After Brittany finishes with all of my stuff in the lab, we walk to my chair. She gets me situated and hooks me up to the machine. I’m practically breaking my neck to avoid looking at the point of attachment when I see my team coming. It’s Dr. Amador, Ana the social worker, and the administrator. His name has slipped my mind.
“Lucy, I’m Mr. Hawkins. We met earlier in the week. How are you feeling?”
“Fine,” I reply, eying him suspiciously. This doesn’t seem like the doctor just making rounds. Dr. Amador comes over and kisses the top of my head while patting my shoulder. I spend more t
ime with this man than I do with my own family sometimes.
“Good morning, Lucy. I wanted to check on you and see how you were feeling. I received a call from Bennett Strickland Monday about an episode you had during your first visit, but he seems to have you fixed up. He adjusted your settings and you appear to be tolerating everything well. When he called me back Wednesday he said you were doing much better.”
What the hell?
“Why is he calling you about me? Why are the two of you discussing me?”

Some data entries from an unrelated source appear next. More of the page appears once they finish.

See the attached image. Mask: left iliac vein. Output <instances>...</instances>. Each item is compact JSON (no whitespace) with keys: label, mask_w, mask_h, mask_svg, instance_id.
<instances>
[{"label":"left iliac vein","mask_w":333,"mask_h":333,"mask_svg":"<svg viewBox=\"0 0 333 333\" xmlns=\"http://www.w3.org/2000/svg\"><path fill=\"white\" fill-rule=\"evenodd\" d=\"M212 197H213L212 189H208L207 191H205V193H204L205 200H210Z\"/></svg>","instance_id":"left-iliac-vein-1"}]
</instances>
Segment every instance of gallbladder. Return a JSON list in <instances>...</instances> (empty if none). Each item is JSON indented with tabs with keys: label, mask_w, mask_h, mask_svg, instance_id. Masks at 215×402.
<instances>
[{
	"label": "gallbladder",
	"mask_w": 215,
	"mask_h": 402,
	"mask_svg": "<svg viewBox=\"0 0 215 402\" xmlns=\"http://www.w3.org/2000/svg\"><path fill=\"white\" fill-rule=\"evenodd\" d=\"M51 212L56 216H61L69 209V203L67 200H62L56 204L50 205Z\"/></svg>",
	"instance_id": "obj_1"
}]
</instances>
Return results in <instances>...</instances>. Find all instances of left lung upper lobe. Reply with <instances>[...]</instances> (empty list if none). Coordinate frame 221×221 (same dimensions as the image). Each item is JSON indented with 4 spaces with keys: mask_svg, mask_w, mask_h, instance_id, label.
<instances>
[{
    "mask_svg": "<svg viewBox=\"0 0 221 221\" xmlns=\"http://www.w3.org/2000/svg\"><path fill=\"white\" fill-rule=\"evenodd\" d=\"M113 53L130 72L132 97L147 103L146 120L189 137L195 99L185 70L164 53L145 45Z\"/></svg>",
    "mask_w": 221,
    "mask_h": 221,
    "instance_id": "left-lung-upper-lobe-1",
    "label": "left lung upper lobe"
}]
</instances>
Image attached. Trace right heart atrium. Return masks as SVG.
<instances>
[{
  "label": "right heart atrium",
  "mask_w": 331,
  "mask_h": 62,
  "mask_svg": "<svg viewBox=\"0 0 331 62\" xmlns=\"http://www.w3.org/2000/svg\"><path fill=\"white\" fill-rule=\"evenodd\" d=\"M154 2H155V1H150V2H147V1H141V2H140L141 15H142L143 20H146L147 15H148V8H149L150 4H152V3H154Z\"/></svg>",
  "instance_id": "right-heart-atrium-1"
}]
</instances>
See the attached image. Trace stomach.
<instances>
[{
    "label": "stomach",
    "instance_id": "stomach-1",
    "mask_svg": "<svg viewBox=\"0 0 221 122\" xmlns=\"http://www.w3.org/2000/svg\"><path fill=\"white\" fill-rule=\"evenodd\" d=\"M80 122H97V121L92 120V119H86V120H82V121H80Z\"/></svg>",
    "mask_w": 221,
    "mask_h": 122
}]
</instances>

I can feel the color rising from my neck and creeping into my face. My blood pressure is throbbing in my ears. It’s a good thing Perky already took my vitals because I’m pretty sure my readings are through the roof.
“He made a quick decision while you were sick to change the settings of your machine. If your regimen is altered without my consent because of an emergency situation, the center has to notify me. He made the call himself since he was involved in the changes. And, despite the fact that he’s in the field of pediatrics, he adjusted it perfectly. You are doing quite well.”
Pediatrics? Bennett treats children. I am having a hard time picturing that. He’s too big and gruff to work with kids. I can’t wrap my brain around this new little nugget of information.
“Well, I’m fine, thanks. I’m also beat. So, if you don’t mind, I think I’ll take a nap.” I settle into my chair and close my eyes.
“I do mind. We have some more to discuss.”
Shit. Here it comes.
“You said I was doing well.”
“You are. But, Lucy, how many times do I have to tell you this is not a permanent solution.”
I start to stammer and he lays his hand on my leg, applying slight pressure to shut me up. He continues talking.
“I know that at this point in time you are refusing to consider your sister for a transplant. I also know that you are not going to give in, no matter how much I try to convince you. So, I want to put you on a donor list. It’s not ideal, but I will compromise with you. No transplant from Maggie unless we are forced to, but adding you to a donor list instead.”